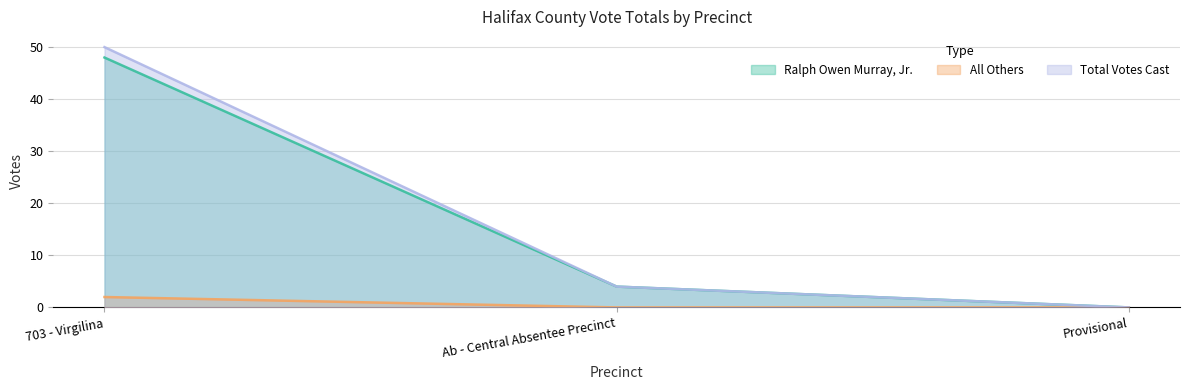

Reading right to left, transcribe all the data shown in this chart.

Ralph Owen Murray, Jr.: 0	4	48
All Others: 0	0	2
Total Votes Cast: 0	4	50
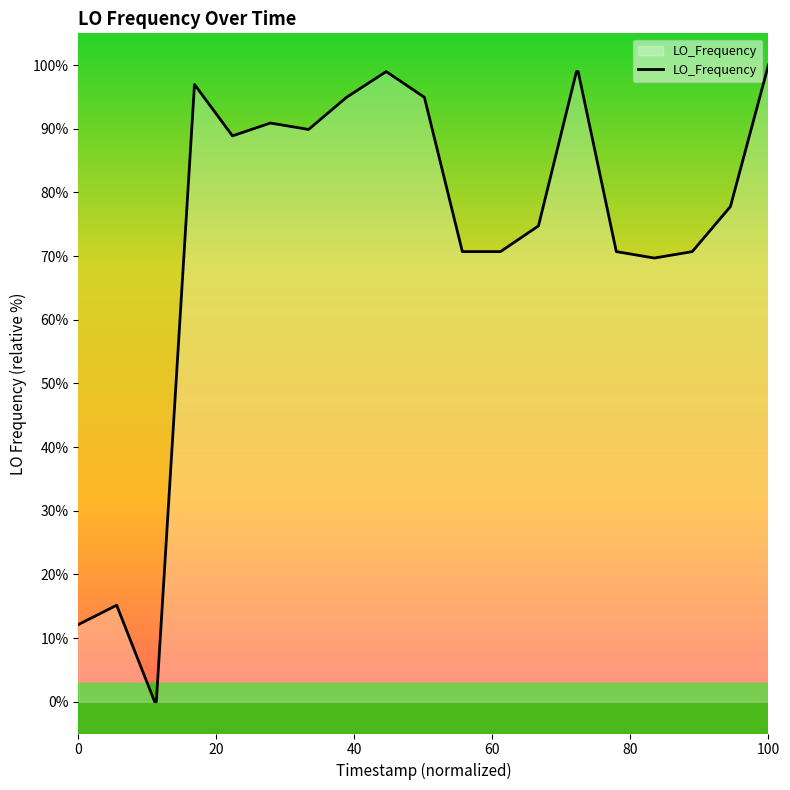

What is the maximum value shown in the chart?

100.0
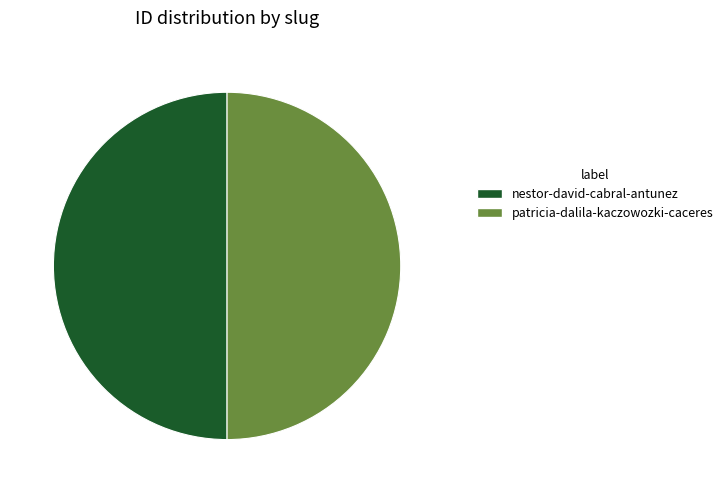

Approximately how many times larger is the value at nestor-david-cabral-antunez compared to patricia-dalila-kaczowozki-caceres?

1.0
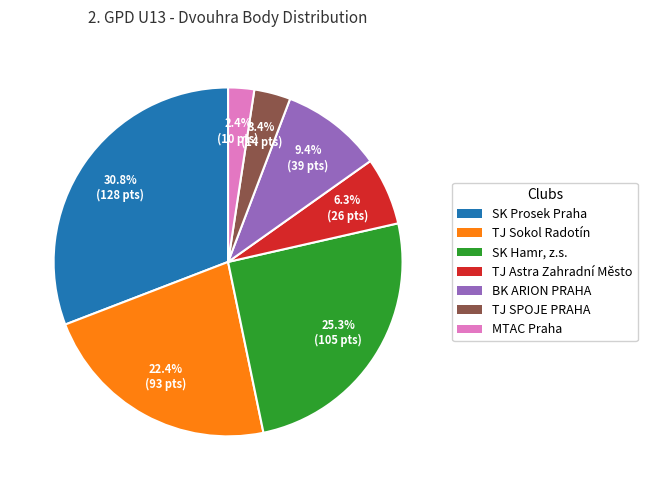

To the nearest percent, what is the difference between the largest and smallest slice percentages?

28%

# # #

### Your objective
Copy the text of all the records above verbatim, omitting the pictures.

### Answer
Reading right to left, transcribe all the data shown in this chart.

Ralph Owen Murray, Jr.: 0	4	48
All Others: 0	0	2
Total Votes Cast: 0	4	50

What is the maximum value shown in the chart?

100.0

Approximately how many times larger is the value at nestor-david-cabral-antunez compared to patricia-dalila-kaczowozki-caceres?

1.0

To the nearest percent, what is the difference between the largest and smallest slice percentages?

28%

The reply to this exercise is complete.